PROBLEM: Write out the data word for word, taking care that no picture is carried over.

Dataset entries:
+===+

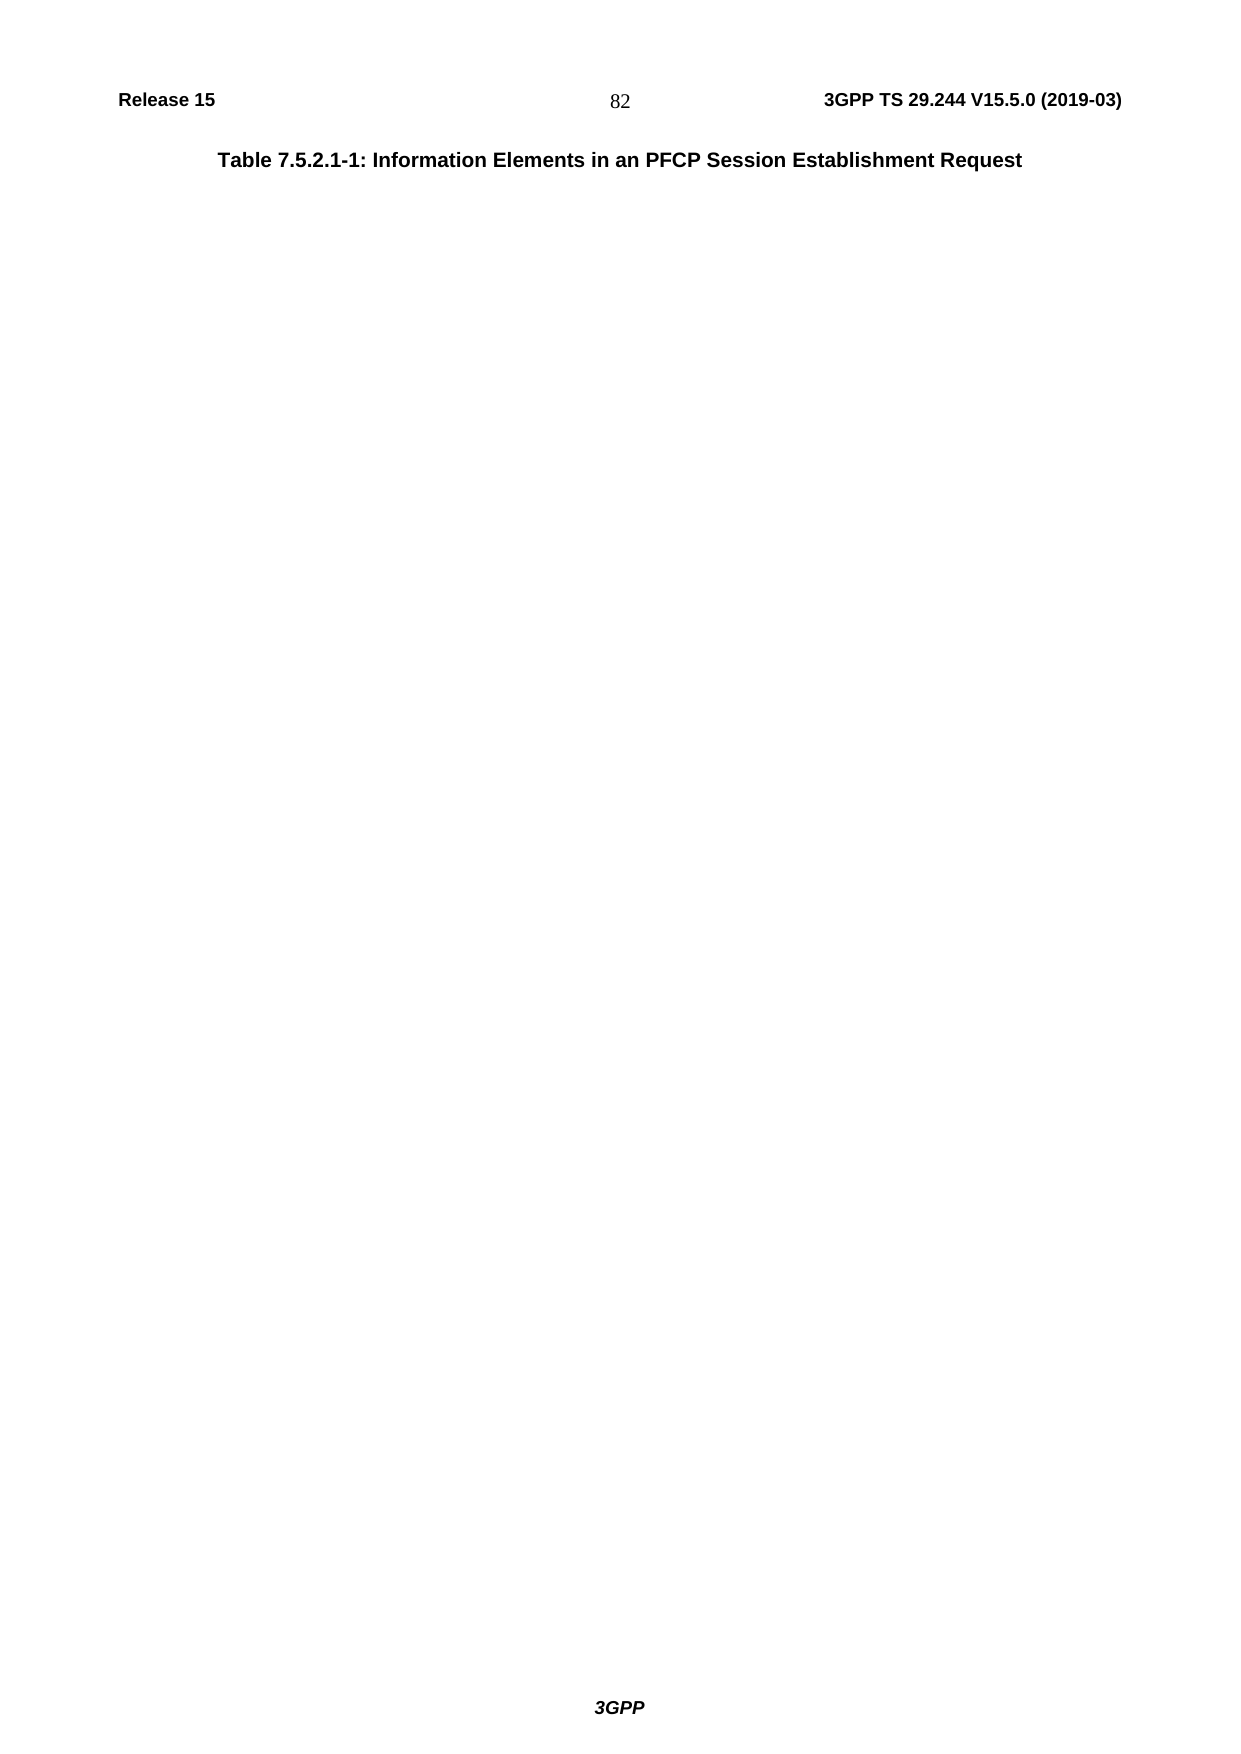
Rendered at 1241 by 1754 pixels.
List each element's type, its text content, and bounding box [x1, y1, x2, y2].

text Table 7.5.2.1-1: Information Elements in an PFCP Session Establishment Request [118, 147, 1122, 171]
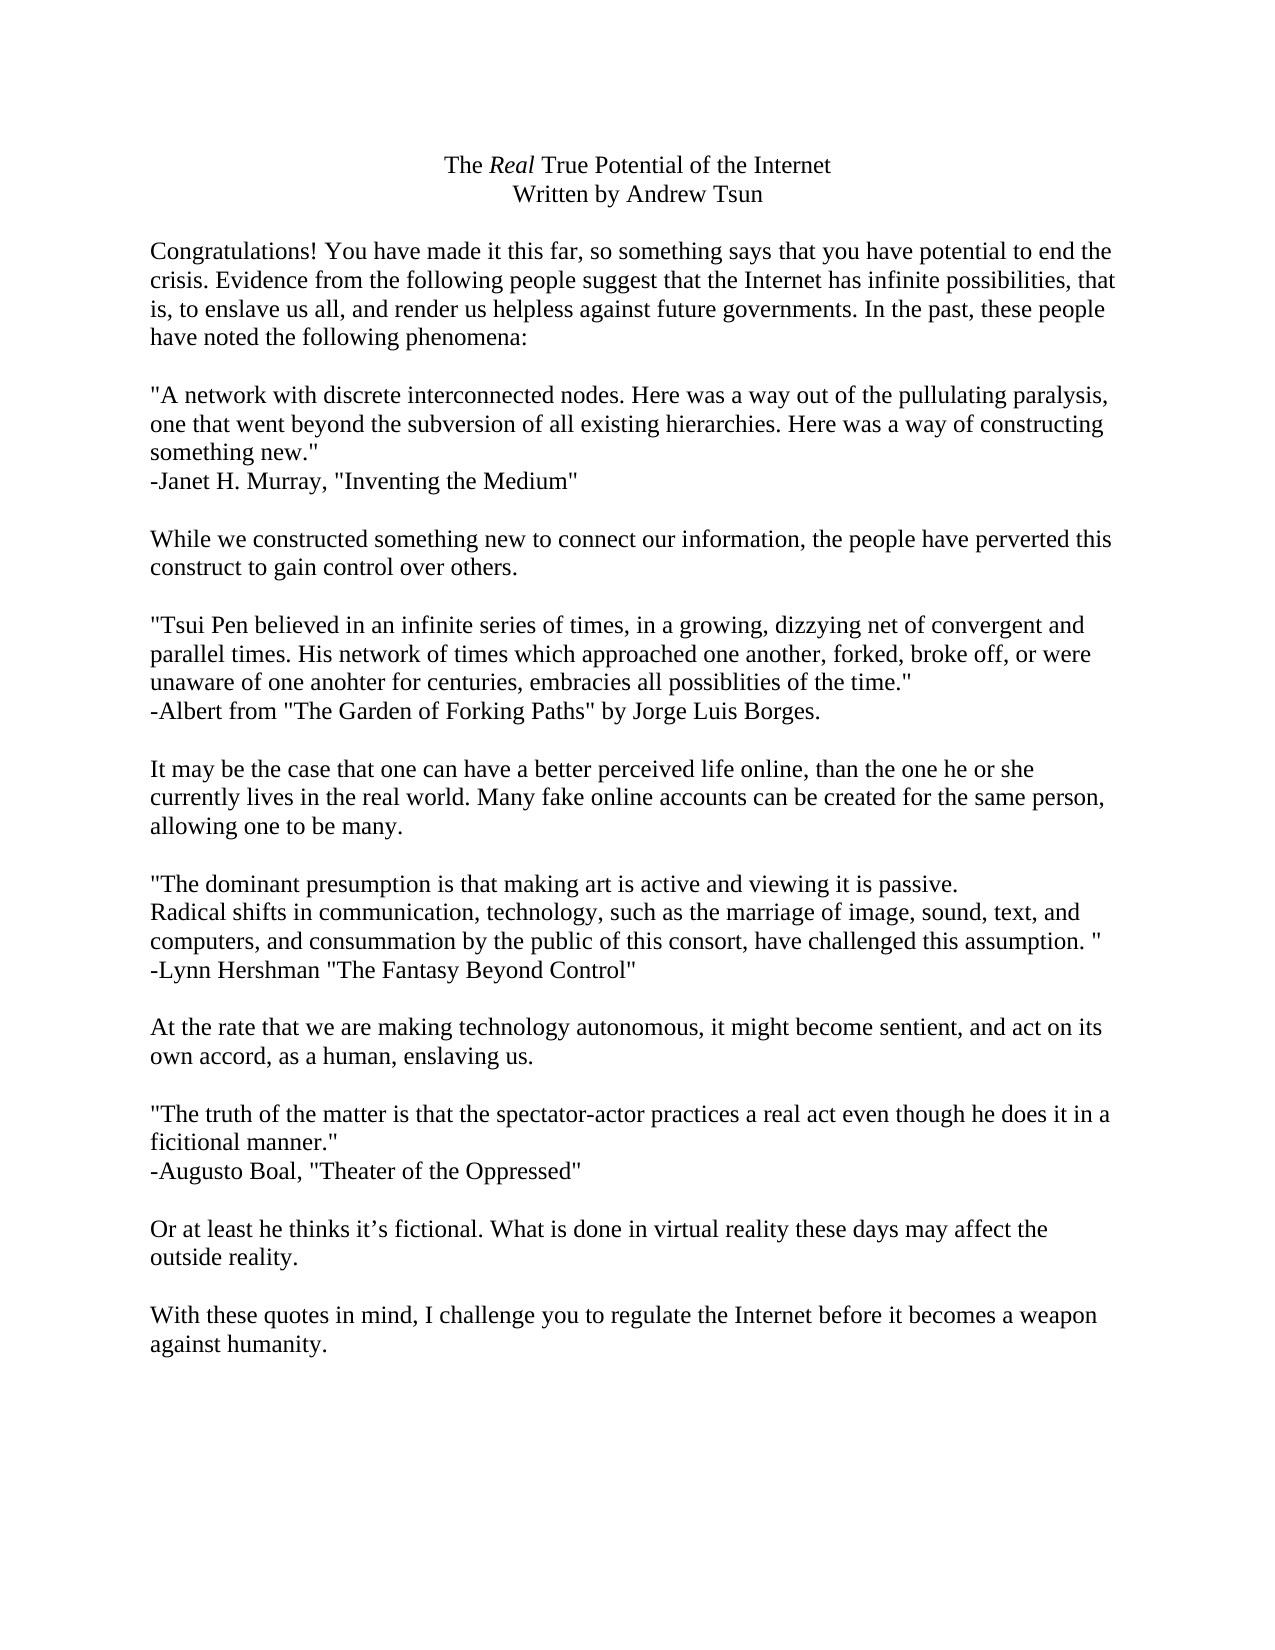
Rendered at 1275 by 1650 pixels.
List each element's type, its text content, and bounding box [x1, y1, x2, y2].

text "A network with discrete interconnected nodes. Here was a way out of the pullulating paralysis, one that went beyond the subversion of all existing hierarchies. Here was a way of constructing something new." [150, 380, 1125, 466]
text At the rate that we are making technology autonomous, it might become sentient, and act on its own accord, as a human, enslaving us. [150, 1012, 1125, 1070]
text The Real True Potential of the Internet [150, 150, 1125, 179]
text Or at least he thinks it’s fictional. What is done in virtual reality these days may affect the outside reality. [150, 1214, 1125, 1271]
text It may be the case that one can have a better perceived life online, than the one he or she currently lives in the real world. Many fake online accounts can be created for the same person, allowing one to be many. [150, 754, 1125, 840]
text "The dominant presumption is that making art is active and viewing it is passive. [150, 869, 1125, 897]
text With these quotes in mind, I challenge you to regulate the Internet before it becomes a weapon against humanity. [150, 1300, 1125, 1357]
text While we constructed something new to connect our information, the people have perverted this construct to gain control over others. [150, 524, 1125, 581]
text "Tsui Pen believed in an infinite series of times, in a growing, dizzying net of convergent and parallel times. His network of times which approached one another, forked, broke off, or were unaware of one anohter for centuries, embracies all possiblities of the time." [150, 610, 1125, 696]
text -Augusto Boal, "Theater of the Oppressed" [150, 1156, 1125, 1185]
text Congratulations! You have made it this far, so something says that you have potential to end the crisis. Evidence from the following people suggest that the Internet has infinite possibilities, that is, to enslave us all, and render us helpless against future governments. In the past, these people have noted the following phenomena: [150, 236, 1125, 351]
text -Albert from "The Garden of Forking Paths" by Jorge Luis Borges. [150, 696, 1125, 725]
text "The truth of the matter is that the spectator-actor practices a real act even though he does it in a ficitional manner." [150, 1099, 1125, 1156]
text -Lynn Hershman "The Fantasy Beyond Control" [150, 955, 1125, 984]
text Written by Andrew Tsun [150, 179, 1125, 207]
text Radical shifts in communication, technology, such as the marriage of image, sound, text, and computers, and consummation by the public of this consort, have challenged this assumption. " [150, 897, 1125, 955]
text -Janet H. Murray, "Inventing the Medium" [150, 466, 1125, 495]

+===+

RESULT OF THIS EXERCISE:
Rendered at 1241 by 1754 pixels.
List each element's type, its text content, and bounding box [x1, y1, x2, y2].

text Table 7.5.2.1-1: Information Elements in an PFCP Session Establishment Request [118, 147, 1122, 171]
Rendered at 1275 by 1650 pixels.
List each element's type, its text content, and bounding box [x1, y1, x2, y2].

text "A network with discrete interconnected nodes. Here was a way out of the pullulating paralysis, one that went beyond the subversion of all existing hierarchies. Here was a way of constructing something new." [150, 380, 1125, 466]
text At the rate that we are making technology autonomous, it might become sentient, and act on its own accord, as a human, enslaving us. [150, 1012, 1125, 1070]
text The Real True Potential of the Internet [150, 150, 1125, 179]
text Or at least he thinks it’s fictional. What is done in virtual reality these days may affect the outside reality. [150, 1214, 1125, 1271]
text It may be the case that one can have a better perceived life online, than the one he or she currently lives in the real world. Many fake online accounts can be created for the same person, allowing one to be many. [150, 754, 1125, 840]
text "The dominant presumption is that making art is active and viewing it is passive. [150, 869, 1125, 897]
text With these quotes in mind, I challenge you to regulate the Internet before it becomes a weapon against humanity. [150, 1300, 1125, 1357]
text While we constructed something new to connect our information, the people have perverted this construct to gain control over others. [150, 524, 1125, 581]
text "Tsui Pen believed in an infinite series of times, in a growing, dizzying net of convergent and parallel times. His network of times which approached one another, forked, broke off, or were unaware of one anohter for centuries, embracies all possiblities of the time." [150, 610, 1125, 696]
text -Augusto Boal, "Theater of the Oppressed" [150, 1156, 1125, 1185]
text Congratulations! You have made it this far, so something says that you have potential to end the crisis. Evidence from the following people suggest that the Internet has infinite possibilities, that is, to enslave us all, and render us helpless against future governments. In the past, these people have noted the following phenomena: [150, 236, 1125, 351]
text -Albert from "The Garden of Forking Paths" by Jorge Luis Borges. [150, 696, 1125, 725]
text "The truth of the matter is that the spectator-actor practices a real act even though he does it in a ficitional manner." [150, 1099, 1125, 1156]
text -Lynn Hershman "The Fantasy Beyond Control" [150, 955, 1125, 984]
text Written by Andrew Tsun [150, 179, 1125, 207]
text Radical shifts in communication, technology, such as the marriage of image, sound, text, and computers, and consummation by the public of this consort, have challenged this assumption. " [150, 897, 1125, 955]
text -Janet H. Murray, "Inventing the Medium" [150, 466, 1125, 495]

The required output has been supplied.